St. Louis' shootout goal in question
TAMPA BAY, Fla. -- It will make all the highlight shows but was it legal?
Martin St. Louis’ shootout goal propelled the Tampa bay Lightning to a 4-3 overtime victory over the Chicago Blackhawks.
St. Louis performed a spin-o-rama and then brought the puck back to his backhand before roofing one past a stunned Corey Crawford.
Rule 24.2 covering penalty shots and shootout attempts states “the puck must be kept in motion towards the opponent’s goal line and once it is shot, the play shall be considered complete.”
Whether the puck was kept in motion towards the goal on St. Louis' tally is the big question. Continuation is a word used often in these situations. Replays show a distinct, but quick, new move.
“I need an explanation on that last goal in the shootout,” Joel coach Quenneville said. “That’s something I need someone to tell me exactly what the rule is. You can’t lose your forward motion or momentum. It looked like it was a complete stop.”
Quenneville did not think the move by St.
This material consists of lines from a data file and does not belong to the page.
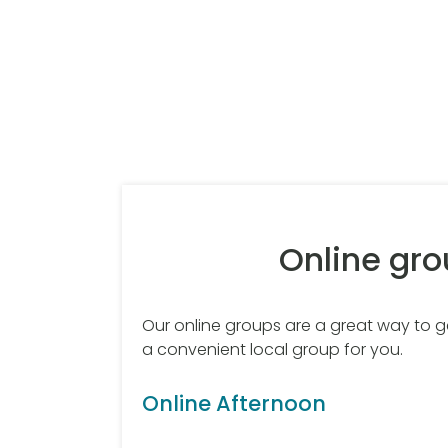
Online gr
Our online groups are a great way to get
a convenient local group for you.
Online Afternoon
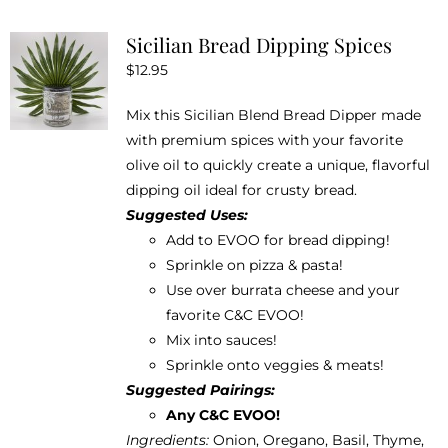
product
Sicilian Bread Dipping Spices
page
$
12.95
Mix this Sicilian Blend Bread Dipper made
with premium spices with your favorite
olive oil to quickly create a unique, flavorful
dipping oil ideal for crusty bread.
Suggested Uses:
Add to EVOO for bread dipping!
Sprinkle on pizza & pasta!
Use over burrata cheese and your
favorite
C&C EVOO
!
Mix into sauces!
Sprinkle onto veggies & meats!
Suggested Pairings:
Any C&C EVOO!
Ingredients:
Onion, Oregano, Basil, Thyme,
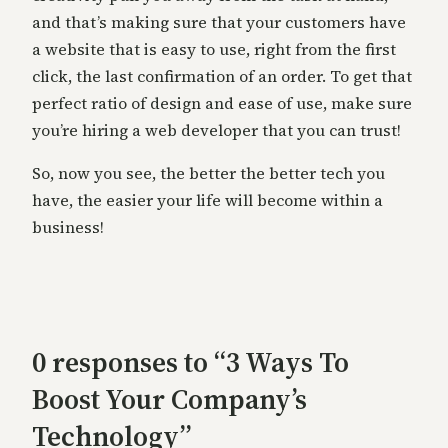
and that’s making sure that your customers have
a website that is easy to use, right from the first
click, the last confirmation of an order. To get that
perfect ratio of design and ease of use, make sure
you’re hiring a web developer that you can trust!
So, now you see, the better the better tech you
have, the easier your life will become within a
business!
0 responses to “3 Ways To
Boost Your Company’s
Technology”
Louis was reviewable and never did get an explanation from a referee. The spin-o-rama part of the sequence is allowed as stated in the rules, “the spin-o-rama type move where the player completes a 360 degrees turn as he approaches the goal, shall be permitted as this involves continuous motion.”
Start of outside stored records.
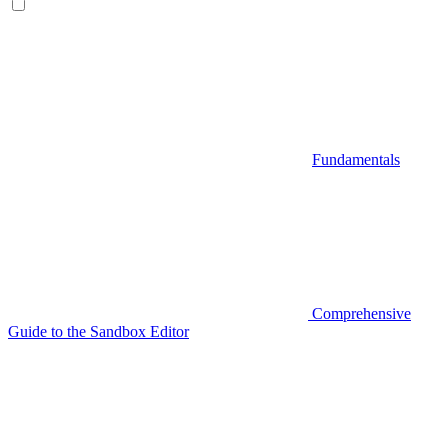
Fundamentals
Comprehensive
Guide to the Sandbox Editor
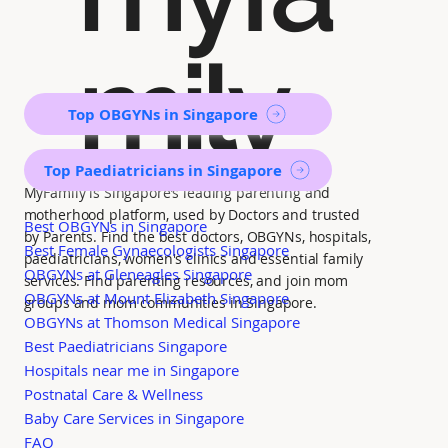
mily
Top OBGYNs in Singapore
Top Paediatricians in Singapore
MyFamily is Singapore’s leading parenting and
motherhood platform, used by Doctors and trusted
Best OBGYNs in Singapore
by Parents. Find the best doctors, OBGYNs, hospitals,
Best Female Gynaecologists Singapore
paediatricians, women's clinics and essential family
OBGYNs at Gleneagles Singapore
services. Find parenting resources, and join mom
OBGYNs at Mount Elizabeth Singapore
groups and mom communities in Singapore.
OBGYNs at Thomson Medical Singapore
Best Paediatricians Singapore
Hospitals near me in Singapore
Postnatal Care & Wellness
Baby Care Services in Singapore
FAQ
As for St. Louis, this one ranks up there for him.
“I find I have more success when I have fun with it,” he said. “If I try to keep it simple, I beat myself. I was just thinking about the All-Star game. That one is probably my favorite. It worked.”
Other players weren’t sure which way to think.
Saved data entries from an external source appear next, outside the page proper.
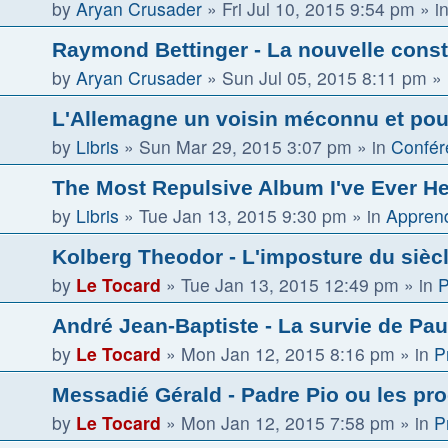
by
Aryan Crusader
»
Fri Jul 10, 2015 9:54 pm
» i
Raymond Bettinger - La nouvelle const
by
Aryan Crusader
»
Sun Jul 05, 2015 8:11 pm
» 
L'Allemagne un voisin méconnu et pour
by
Libris
»
Sun Mar 29, 2015 3:07 pm
» in
Confér
The Most Repulsive Album I've Ever H
by
Libris
»
Tue Jan 13, 2015 9:30 pm
» in
Apprend
Kolberg Theodor - L'imposture du sièc
by
Le Tocard
»
Tue Jan 13, 2015 12:49 pm
» in
P
André Jean-Baptiste - La survie de Paul
by
Le Tocard
»
Mon Jan 12, 2015 8:16 pm
» in
P
Messadié Gérald - Padre Pio ou les pr
by
Le Tocard
»
Mon Jan 12, 2015 7:58 pm
» in
P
“I would have to see it again,” Jonathan Toews said. “As far as I’m concerned I think you can still see his left foot moving forward so it looked alright to me. You want to argue as much as you can there is evidence there to call it back bit it sucks.”
Except it’s not the feet that have to keep moving towards the goal, it’s the puck.
Two of the three shooters from Tampa Bay tried a spin-o-rama move and one succeeded in winning the game. But was it legal? Hopefully the NHL will tell us if it wasn’t.